Home Attualita Rimini e lo sballo: fiction o profezia?

Rimini e lo sballo: fiction o profezia?

Le lancette della Riviera di Rimini sono tornate indietro al 1985? In quell’anno impazzava nelle librerie di tutta Italia il romanzo Rimini del defunto Pier Vittorio Tondelli, in cui la città veniva presentata come luogo della perdizione in cui era facile trovare sesso, droga e, talvolta, morte. Per lo meno in estate. Quest’anno il best-seller – un mix di noir, giallo e rosa – celebra i 30 anni con una riedizione di Bompiani che, fatalità del caso, è avvenuta in concomitanza con la cronaca nera della scorsa estate che ha raggiunto i media nazionali: dalle risse in spiaggia alla morte post-discoteca.
IlPonte ha intervistato il critico letterario Fulvio Panzeri, massimo esperto di Tondelli, che sulle pagine di Repubblica ha recentemente ricordato come per lo scrittore la città fosse “una metafora dell’inganno, niente di felliniano”.

Panzeri, la Riviera si vanta di vendere il sogno felliniano. Da osservatore esterno e studioso dell’opera di Tondelli, qual è la sua impressione?
“Rimini è una città dell’immaginario e il sogno felliniano è un misto di poesia e surrealtà, di ossessioni e deformazioni. Più che vendere il sogno felliniano, Rimini e la sua riviera sono parte di questo sogno, come ha ben visto Tondelli che ha raccontato una città dalla doppia natura: quella estiva e quella invernale; quella carnevalesca delle spiagge e quella delle discoteche dove vivere, anche per un breve periodo, il sogno parallelo di un mondo trasgressivo dove tutto è possibile, soprattutto per le generazioni più giovani. Dove giocare anche alla roulette con la propria vita”.

Che Rimini era quella che si presentava agli occhi del turista degli anni Ottanta, descritta da Tondelli?
“La Rimini di Tondelli è una metafora dell’Italia di quegli anni. Un grande Luna Park estivo, una città-giocattolo vissuta negli eccessi e in quella dimensione dell’immaginario collettivo che la trasforma radicalmente per tutta una stagione destrutturandone l’identità e amplificando quei caratteri della finzione ad uso del turismo di massa. Rimini diventa un controcanto americano della provincia italiana che sogna un luogo in cui tutti i desideri possono essere possibili. Una fuga dentro un videogioco immaginario, segnato dal tempo della vacanza. La città descritta da Tondelli è un non-luogo «dove i sogni si buttano a mare, la gente si uccide con le pasticche, ama, trionfa o crepa». Aveva pensato ad un romanzo spietato sul successo, sulla vigliaccheria e sui compromessi per emergere”.

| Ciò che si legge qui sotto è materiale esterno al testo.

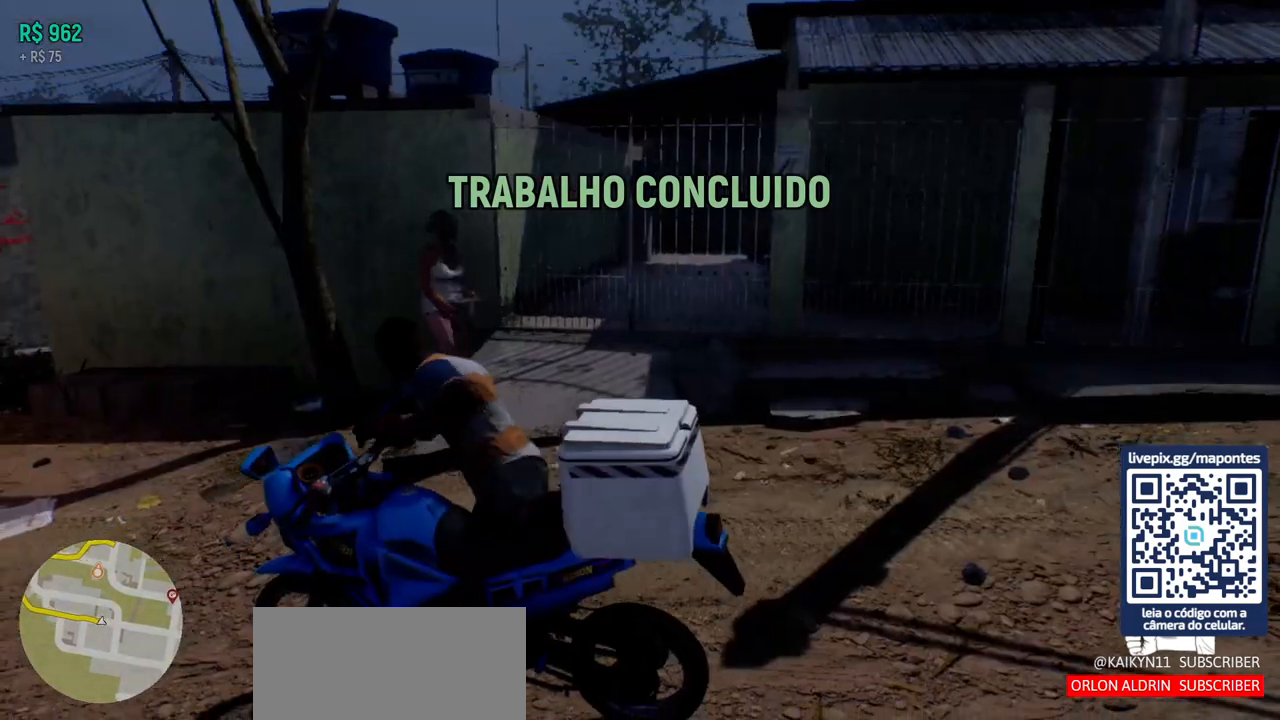
{"keys": [], "mouse": [], "events": []}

Dopo la cronaca della passata estate, la “Rimini degli eccessi” è ancora attuale?
“Tondelli, nella sua capacità di osservazione di un paesaggio e della «fauna» che lo occupa, aveva avuto uno sguardo profetico: sapeva che quella «palude di anime bollenti» non avrebbe retto rispetto alla sfrenata deriva dello «sballo». Effettivamente, l’attualità del romanzo ce l’ha offerta la cronaca stessa con la chiusura di discoteche che sono state un simbolo della Rimini-come-Hollywood. Il best-seller, del resto, non si chiude con un lieto fine: l’autore sa che non ci sarà, e la cronaca gli darà ragione. Tutto finisce con un angoscioso interrogativo: l’annuncio di una ipotetica Apocalisse che può travolgere la finzione di questo mondo provvisorio e irreale dal quale è possibile essere risucchiati. Anche per sempre”.

Come mai il romanzo ebbe così tanto successo con la sua uscita?
“È piaciuto al pubblico perché, da puro osservatore, Tondelli è riuscito a mettere in luce gli eccessi e le contraddizioni di una Riviera adriatica che in quegli anni era ritornata molto di moda. Egli era diventato uno dei giovani scrittori di riferimento in Italia nei primi anni Ottanta e questo romanzo rappresenta una svolta nel suo percorso letterario. Con Rimini ha voluto scrivere il romanzo-romanzo e lo costruisce raccontando una storia piena di trame che ruotano attorno a un giovane giornalista milanese che arriva nella Riviera Romagnola per raccontare l’estate”.

E oggi che storia racconterebbe di Rimini?
“Questo bisognerebbe chiederlo a lui, che traeva la materia dei suoi libri e dei suoi reportage giornalistici da un’acuta capacità di osservazione di luoghi, persone e tendenze culturali. Potrebbe anche darsi che di Rimini non avrebbe più voluto scrivere”.